Quel est l’impact de la politique en matière d’urbanisme et de la transformation de l’espace public en faveur des piétons sur l’assentiment des Parisiens à partager harmonieusement le lieu de vie?

La ville est un espace politique par excellence : c’est là où concrètement la vie collective et publique s’élabore. Cela implique un va-et-vient constant entre une vision du vivre-ensemble et des intérêts, des modes de vie, des usages divers, parfois concurrentiels et difficilement conciliables. Cela apparait nettement quand il s’agit de piétonniser des espaces de circulation automobile. Au cours de ces transformations, les paradoxes auxquels font face les villes se cristallisent et des tensions se font jour. Le rôle des politiques est alors de trancher, en cohérence avec le projet et en veillant à accompagner les changements.

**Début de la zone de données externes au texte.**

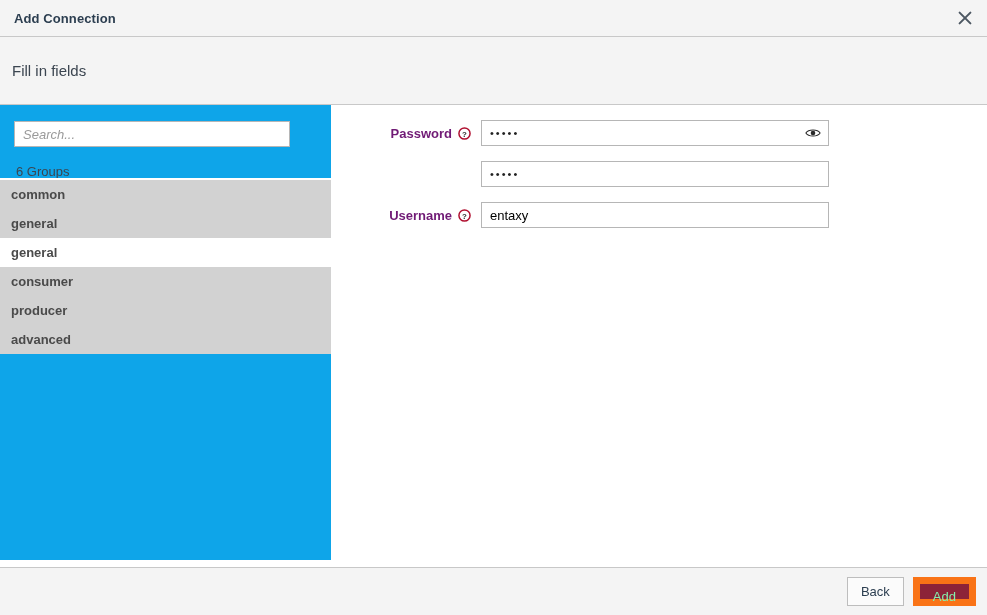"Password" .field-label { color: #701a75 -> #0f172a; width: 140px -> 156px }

D’autres fois, la transformation implique davantage les Parisiens. Cela a été le cas de la rénovation de la Place de la République à laquelle tous les conseils de quartier concernés ont été associés. Cet espace est devenu une vraie place publique où toutes sortes de gens participent à toutes sortes d’activités, permettant des usages et des appropriations variés : jeux, loisir, repos, débats et manifestations, etc. Ces nouveaux espaces participent-ils à un meilleur vivre ensemble? En tout cas, il ne fait aucun doute que les Parisiens (et pas seulement eux) s’en saisissent massivement.